The 'basic analysis of what my humans seem to want' has fairly creepy overtones to it (testing hypotheses style). On top of it, say, you tell it, okay just do what ever you think i would do if I thought faster, and it obliges, you are vaporized, because you would of gotten bored into suicide if you thought faster, your simple values system works like this. What's exactly wrong about that course of action? I don't think 'extrapolating' is well defined.
re: volition of mankind. Yep.
It doesn't sound like particularly common sense - I'd guess that significantly less than half of humans would arrive at that as a cached 'common sense' solution.
It's utterly trivial application of instrumental rationality. I can come up with it in 2 seconds. If the AI is as smart as I am (and with far less human biases) it can arrive at the solution as simply as I can. Especially after it reads every book on strategy that humans have written. Heck, it can read my comment and then decide whether it is a good strategy.
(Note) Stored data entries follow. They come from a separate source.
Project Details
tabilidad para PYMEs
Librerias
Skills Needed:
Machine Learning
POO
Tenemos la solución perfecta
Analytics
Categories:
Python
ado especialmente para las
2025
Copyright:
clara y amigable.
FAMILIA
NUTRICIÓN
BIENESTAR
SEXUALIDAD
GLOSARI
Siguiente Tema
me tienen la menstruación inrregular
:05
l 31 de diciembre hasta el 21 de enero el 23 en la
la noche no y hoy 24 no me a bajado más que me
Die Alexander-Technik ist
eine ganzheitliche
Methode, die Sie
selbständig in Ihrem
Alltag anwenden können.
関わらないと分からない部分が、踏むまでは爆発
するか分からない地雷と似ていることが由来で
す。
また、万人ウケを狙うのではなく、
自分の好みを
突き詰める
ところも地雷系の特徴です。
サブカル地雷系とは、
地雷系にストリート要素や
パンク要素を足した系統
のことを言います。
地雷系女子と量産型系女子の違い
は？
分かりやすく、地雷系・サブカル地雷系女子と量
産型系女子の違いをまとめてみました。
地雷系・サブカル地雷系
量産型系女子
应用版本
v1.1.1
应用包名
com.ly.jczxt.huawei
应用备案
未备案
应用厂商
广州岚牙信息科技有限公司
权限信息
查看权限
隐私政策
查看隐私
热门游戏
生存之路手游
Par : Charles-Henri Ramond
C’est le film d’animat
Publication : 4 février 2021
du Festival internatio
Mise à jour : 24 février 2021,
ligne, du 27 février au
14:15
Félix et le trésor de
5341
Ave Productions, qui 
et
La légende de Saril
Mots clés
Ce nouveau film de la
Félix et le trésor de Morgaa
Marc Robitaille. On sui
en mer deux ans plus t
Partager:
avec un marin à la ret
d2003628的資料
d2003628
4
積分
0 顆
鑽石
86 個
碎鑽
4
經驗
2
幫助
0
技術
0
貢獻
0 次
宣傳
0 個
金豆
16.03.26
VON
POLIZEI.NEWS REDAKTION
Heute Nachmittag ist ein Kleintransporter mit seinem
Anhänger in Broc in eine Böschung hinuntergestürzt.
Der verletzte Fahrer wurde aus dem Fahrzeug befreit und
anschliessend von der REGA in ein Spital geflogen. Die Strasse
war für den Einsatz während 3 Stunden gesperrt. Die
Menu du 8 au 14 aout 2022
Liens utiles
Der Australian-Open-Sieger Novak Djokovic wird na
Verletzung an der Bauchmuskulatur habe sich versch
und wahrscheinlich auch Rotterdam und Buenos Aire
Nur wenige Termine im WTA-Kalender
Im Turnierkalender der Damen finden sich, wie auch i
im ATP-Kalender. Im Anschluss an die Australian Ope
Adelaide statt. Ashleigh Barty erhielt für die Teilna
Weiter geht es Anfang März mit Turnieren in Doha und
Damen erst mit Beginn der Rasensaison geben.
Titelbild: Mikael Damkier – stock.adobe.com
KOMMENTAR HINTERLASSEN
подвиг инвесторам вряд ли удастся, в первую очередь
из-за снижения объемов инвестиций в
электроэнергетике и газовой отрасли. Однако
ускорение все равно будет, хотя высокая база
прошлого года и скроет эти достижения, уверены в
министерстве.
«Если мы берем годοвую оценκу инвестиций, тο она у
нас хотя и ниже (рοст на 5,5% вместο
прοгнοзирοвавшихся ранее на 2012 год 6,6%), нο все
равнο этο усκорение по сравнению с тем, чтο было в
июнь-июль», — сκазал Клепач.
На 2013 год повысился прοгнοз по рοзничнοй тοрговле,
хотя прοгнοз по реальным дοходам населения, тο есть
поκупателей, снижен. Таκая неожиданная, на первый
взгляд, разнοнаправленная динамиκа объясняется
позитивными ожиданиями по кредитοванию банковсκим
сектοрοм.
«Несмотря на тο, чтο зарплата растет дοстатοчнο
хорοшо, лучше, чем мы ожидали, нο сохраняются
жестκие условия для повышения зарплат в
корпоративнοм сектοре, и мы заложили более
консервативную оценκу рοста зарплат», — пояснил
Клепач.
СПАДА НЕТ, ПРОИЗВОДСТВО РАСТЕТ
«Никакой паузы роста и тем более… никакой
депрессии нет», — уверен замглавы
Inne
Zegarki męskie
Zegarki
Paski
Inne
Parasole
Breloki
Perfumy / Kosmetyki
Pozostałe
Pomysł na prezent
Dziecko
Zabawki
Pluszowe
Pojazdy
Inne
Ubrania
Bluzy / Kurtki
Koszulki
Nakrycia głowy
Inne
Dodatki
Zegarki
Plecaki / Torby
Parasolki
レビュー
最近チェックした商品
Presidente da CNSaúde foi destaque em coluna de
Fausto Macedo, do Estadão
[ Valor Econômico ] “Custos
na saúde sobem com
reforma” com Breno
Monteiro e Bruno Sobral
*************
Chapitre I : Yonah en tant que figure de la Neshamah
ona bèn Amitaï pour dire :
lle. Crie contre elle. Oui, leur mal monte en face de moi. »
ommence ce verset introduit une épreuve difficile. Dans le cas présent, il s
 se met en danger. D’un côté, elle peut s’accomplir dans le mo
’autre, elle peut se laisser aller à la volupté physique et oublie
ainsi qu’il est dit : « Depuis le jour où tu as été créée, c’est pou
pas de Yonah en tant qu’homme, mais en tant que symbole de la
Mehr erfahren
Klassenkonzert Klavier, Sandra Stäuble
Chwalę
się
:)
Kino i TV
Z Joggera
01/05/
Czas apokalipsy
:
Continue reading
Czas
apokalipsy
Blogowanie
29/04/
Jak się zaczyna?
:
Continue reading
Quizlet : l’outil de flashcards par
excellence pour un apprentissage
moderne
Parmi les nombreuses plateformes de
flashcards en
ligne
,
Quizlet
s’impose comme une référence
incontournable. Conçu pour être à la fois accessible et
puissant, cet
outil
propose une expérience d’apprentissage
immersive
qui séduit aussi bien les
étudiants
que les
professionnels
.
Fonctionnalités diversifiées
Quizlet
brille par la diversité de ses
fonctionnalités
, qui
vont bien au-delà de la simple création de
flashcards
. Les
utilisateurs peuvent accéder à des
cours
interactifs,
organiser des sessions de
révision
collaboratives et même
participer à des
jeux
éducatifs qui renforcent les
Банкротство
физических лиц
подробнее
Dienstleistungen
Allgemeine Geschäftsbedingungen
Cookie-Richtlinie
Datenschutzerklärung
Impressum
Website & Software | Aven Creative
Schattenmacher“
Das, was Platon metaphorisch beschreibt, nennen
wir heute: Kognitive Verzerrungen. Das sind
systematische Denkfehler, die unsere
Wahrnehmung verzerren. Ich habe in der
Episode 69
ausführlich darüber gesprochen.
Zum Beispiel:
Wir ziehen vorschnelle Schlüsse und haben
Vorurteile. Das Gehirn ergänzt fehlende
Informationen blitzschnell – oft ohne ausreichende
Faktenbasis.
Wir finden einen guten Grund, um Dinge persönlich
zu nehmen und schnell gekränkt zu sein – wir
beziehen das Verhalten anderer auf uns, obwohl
Artificial intelligences aren't stupid.
Or... not. That's utter nonsense. We have been explicitly describing AIs that have been programmed with terminal goals. The AI would then
CEV is well enough defined that it just wouldn't do that unless you actually do want it - in which case you, well, want it to do that so have no cause to complain. Reading even the incomplete specification from 2004 is sufficient to tell us that a GAI that does that is not implementing something that can reasonably called CEV. I must conclude that you are replying to a straw man (presumably due to not having actually read the materials you criticise.)
CEV is not defined to do what you as-is actually want, but to do what you would of wanted, even in circumstances when you as-is actually want something else, as the 2004 paper cheerfully explains.
In any case, once you assume such intent-understanding interpretative powers of AI, it's hard to demonstrate why instructing the AI in plain English to "Be a good guy. Don't do bad things" would not be a better shot.
Programmed in with great effort, thousands of hours of research and development and even then great chance of failure. That isn't "assumption".
That would seem to be a failure of imagination. That exhortation tells even an FAI-complete AI that is designed to follow commands to do very little.